To do:
With the line containing "Aspiration hazard Risk" as the start and the line containing "microorganisms | Crustacea |" as the end, transcribe that span of the entries below exactly, including both.

Stored data entries:
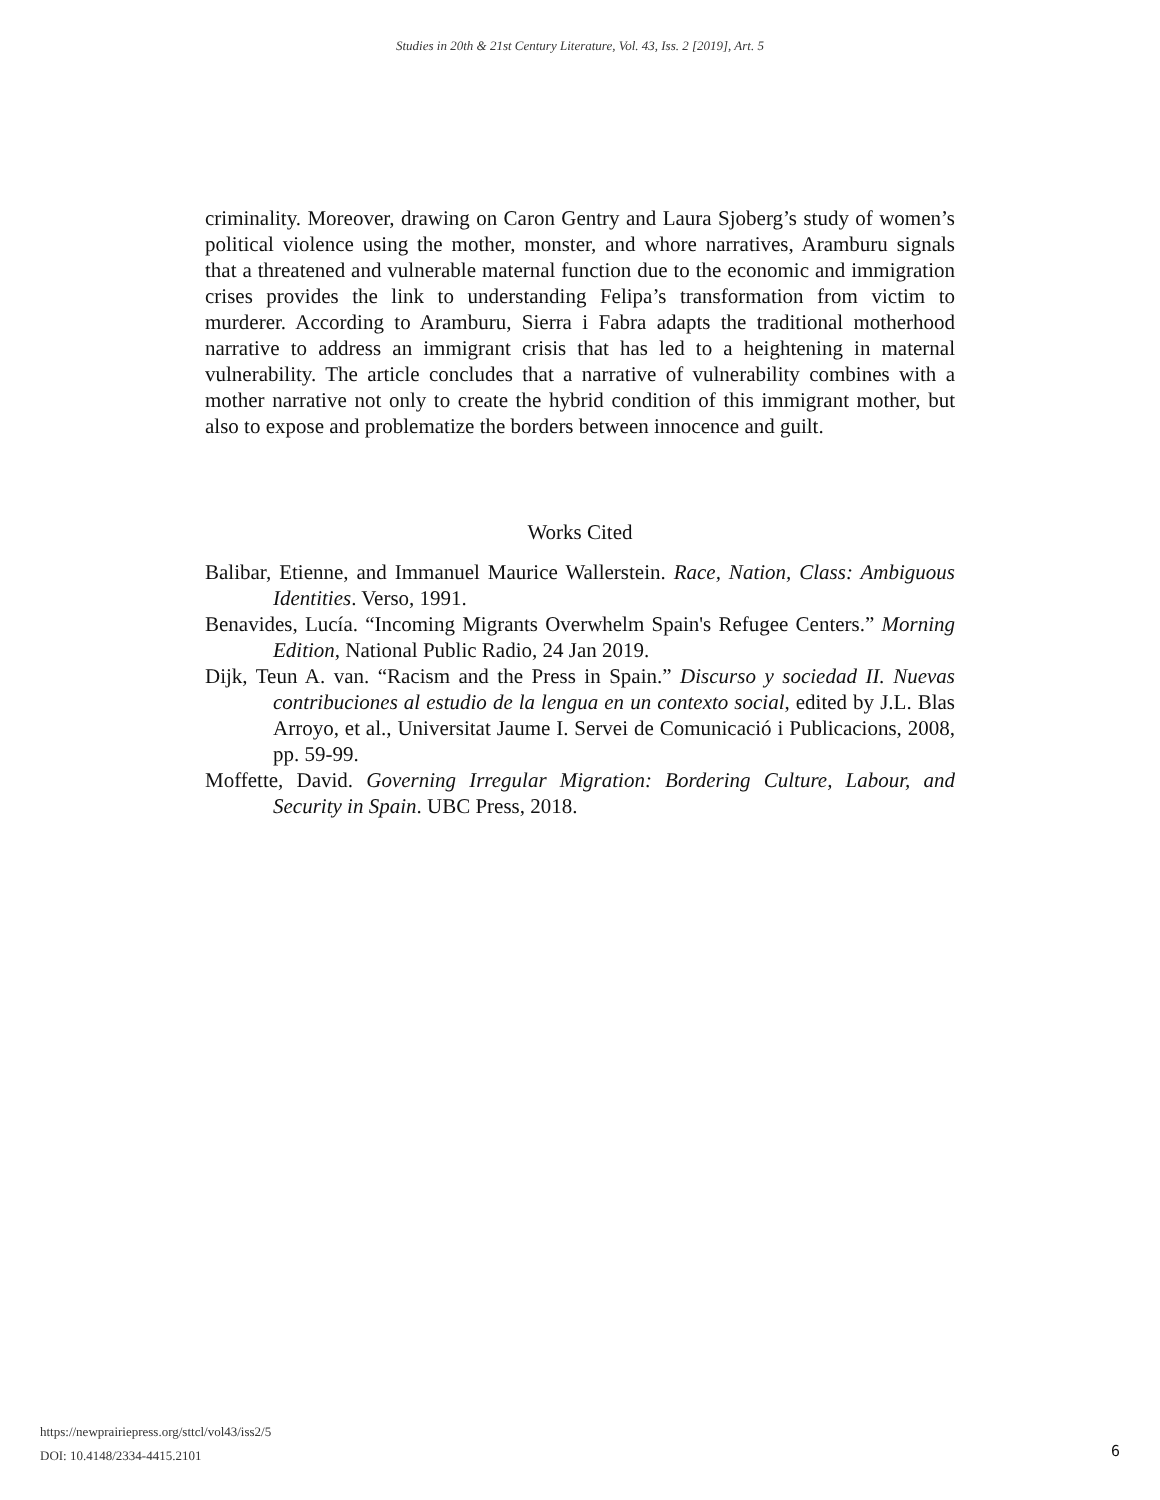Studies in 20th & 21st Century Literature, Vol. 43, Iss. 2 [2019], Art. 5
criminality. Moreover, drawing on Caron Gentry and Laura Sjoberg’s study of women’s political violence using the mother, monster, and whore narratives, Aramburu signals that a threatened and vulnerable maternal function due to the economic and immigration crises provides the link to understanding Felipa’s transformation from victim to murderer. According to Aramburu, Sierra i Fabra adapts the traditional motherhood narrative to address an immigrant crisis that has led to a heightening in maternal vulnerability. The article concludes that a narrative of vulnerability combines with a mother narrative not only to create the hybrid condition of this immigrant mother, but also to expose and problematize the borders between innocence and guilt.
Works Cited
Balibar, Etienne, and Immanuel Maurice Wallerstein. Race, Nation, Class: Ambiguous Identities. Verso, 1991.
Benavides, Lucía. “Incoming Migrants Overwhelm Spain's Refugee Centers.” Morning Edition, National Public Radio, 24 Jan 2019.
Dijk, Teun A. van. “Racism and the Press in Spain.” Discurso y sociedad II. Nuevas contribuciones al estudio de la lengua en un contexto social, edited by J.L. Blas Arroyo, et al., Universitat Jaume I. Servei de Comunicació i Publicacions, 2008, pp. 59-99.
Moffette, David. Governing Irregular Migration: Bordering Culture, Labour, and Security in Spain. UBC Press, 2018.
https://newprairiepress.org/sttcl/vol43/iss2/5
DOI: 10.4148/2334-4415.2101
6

---

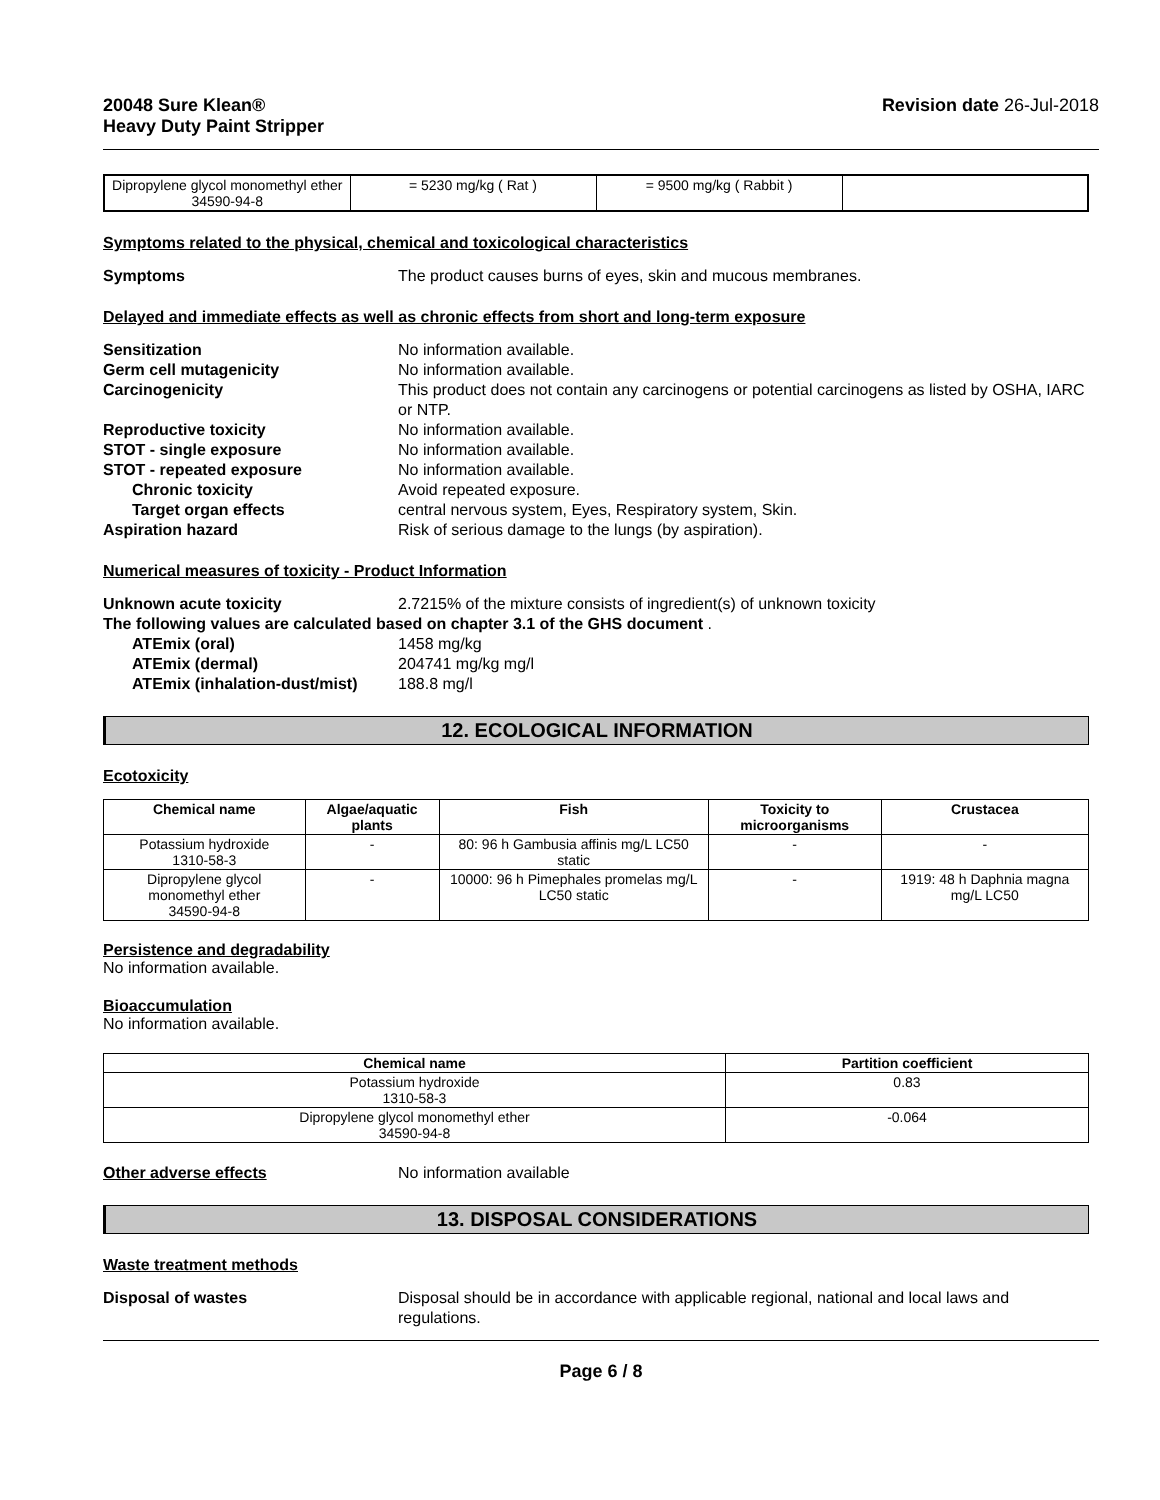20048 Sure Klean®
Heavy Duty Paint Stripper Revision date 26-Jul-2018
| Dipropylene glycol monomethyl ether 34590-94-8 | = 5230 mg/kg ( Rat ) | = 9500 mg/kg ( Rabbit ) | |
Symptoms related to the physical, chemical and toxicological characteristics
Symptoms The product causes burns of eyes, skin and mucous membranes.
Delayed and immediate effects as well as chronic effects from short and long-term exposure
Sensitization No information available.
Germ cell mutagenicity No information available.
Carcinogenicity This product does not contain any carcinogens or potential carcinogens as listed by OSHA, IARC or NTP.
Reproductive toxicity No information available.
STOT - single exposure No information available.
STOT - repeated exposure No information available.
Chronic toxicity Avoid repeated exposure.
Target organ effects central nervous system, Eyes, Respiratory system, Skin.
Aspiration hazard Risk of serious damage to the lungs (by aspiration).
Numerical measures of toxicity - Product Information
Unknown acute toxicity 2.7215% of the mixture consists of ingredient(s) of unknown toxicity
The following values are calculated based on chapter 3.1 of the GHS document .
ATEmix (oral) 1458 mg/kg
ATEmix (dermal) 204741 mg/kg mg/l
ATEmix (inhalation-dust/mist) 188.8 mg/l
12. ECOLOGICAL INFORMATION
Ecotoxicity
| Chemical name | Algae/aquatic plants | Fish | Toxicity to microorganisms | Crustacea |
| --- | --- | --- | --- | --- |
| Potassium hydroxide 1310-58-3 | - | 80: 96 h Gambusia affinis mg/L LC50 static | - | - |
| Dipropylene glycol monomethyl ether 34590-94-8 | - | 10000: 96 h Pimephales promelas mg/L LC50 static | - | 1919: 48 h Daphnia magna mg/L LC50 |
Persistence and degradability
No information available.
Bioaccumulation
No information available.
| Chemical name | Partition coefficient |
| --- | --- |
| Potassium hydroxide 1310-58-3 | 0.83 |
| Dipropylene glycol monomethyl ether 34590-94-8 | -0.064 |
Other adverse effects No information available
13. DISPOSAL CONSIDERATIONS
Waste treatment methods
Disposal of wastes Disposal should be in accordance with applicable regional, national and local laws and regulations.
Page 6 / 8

The completed task:
Aspiration hazard Risk of serious damage to the lungs (by aspiration).
Numerical measures of toxicity - Product Information
Unknown acute toxicity 2.7215% of the mixture consists of ingredient(s) of unknown toxicity
The following values are calculated based on chapter 3.1 of the GHS document .
ATEmix (oral) 1458 mg/kg
ATEmix (dermal) 204741 mg/kg mg/l
ATEmix (inhalation-dust/mist) 188.8 mg/l
12. ECOLOGICAL INFORMATION
Ecotoxicity
| Chemical name | Algae/aquatic plants | Fish | Toxicity to microorganisms | Crustacea |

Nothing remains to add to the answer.